Diante disso, é importante destacar a ineficiência dos administradores públicos como acentuador da questão. Sob esse viés, é válido trazer a teoria de John Locke, filósofo iluminista, o qual afirma que o indivíduo abre mão de sua liberdade para possuir direitos, o que ele denomina como “contrato social”. Nessa perspectiva, observa-se que os órgãos públicos são falhos ao não promoverem medidas que minimizem o impacto da pobreza no ciclo mestrual, como, a distribuição dos produtos de higiene necessários. Por conseguinte, conforme a CNN Brasil, aproximadamente 5% das mulheres canarinhas não possuem os itens mínimos para o cuidado com a mestruação. Logo, verifica-se que ações são carentes para reverter tal situação.

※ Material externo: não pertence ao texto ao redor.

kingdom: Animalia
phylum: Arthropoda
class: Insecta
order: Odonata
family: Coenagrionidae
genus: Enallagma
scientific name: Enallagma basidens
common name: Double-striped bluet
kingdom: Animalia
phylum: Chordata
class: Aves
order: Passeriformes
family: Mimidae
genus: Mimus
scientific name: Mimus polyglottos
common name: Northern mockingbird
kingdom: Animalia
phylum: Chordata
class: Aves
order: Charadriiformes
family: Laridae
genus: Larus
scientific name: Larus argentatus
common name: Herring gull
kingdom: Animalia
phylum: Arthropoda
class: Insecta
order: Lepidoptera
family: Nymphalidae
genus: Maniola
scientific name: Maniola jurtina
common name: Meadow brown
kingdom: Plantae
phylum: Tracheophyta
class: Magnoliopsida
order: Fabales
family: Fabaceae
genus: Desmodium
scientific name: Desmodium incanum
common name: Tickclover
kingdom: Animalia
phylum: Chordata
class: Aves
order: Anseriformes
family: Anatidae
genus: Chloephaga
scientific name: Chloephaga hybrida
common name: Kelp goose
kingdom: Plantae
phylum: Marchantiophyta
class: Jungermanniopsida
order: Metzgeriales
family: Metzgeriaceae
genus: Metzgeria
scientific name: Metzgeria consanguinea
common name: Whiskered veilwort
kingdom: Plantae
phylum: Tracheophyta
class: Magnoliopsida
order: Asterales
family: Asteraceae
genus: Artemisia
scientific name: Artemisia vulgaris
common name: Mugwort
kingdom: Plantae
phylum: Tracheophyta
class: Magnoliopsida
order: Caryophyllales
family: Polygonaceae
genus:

De modo complementar, é notável a falta de informação da temática é mais um empecilho para o progresso. Segundo teóricos do determinismo geográfico, o homem é produto do meio, sendo fruto do que o ambiente ao redor possui para ofertá-lo. Nessa ótica, a desinformação do ambiente social à respeito das dificuldades vivenciadas pala relação entre pobreza e menstruação, se frutifica na continuidade desse panorama perverso; Ou seja, a falta de informação impede que as pessoas reconheçam a existência do problema e o revertam. Dessa forma, enquanto o corpo social ao promover o desconhecimento, o resultado será de mulheres que não têm sua cidadania respeitada. Portanto, nota-se que medidas são precisas no conhecimento da sociedade.

Em suma, constata-se que ações são necessárias na inaptidão do governo e na promoção da informação. Destarte, o Ministério da Saúde deve, por meio da distribuição de absorventes em todos os postos de saúde brasileiros, subtrair o número de seres que não têm acesso aos itens básicos de bem-estar, o ato tem como finalidade de que toda a população possua suas carências do ciclo menstrual atentidas. Ademais, o Ministério da Educação necessita, por intemédio da mídia, grande propagadora de informações, propiciar que as pessoas tenham conhecimento da problemática e passem a pressionar os órgãos públicos para sua imediata resolução. Posto isto, a propaganda precisa ser veiculada em horário nobre para atingir o maior número de pessoas, por fim, a medida é feita para que todos usufruem de sua cidadania. Feito isso, o contrato social de Locke será devidamente contemplado.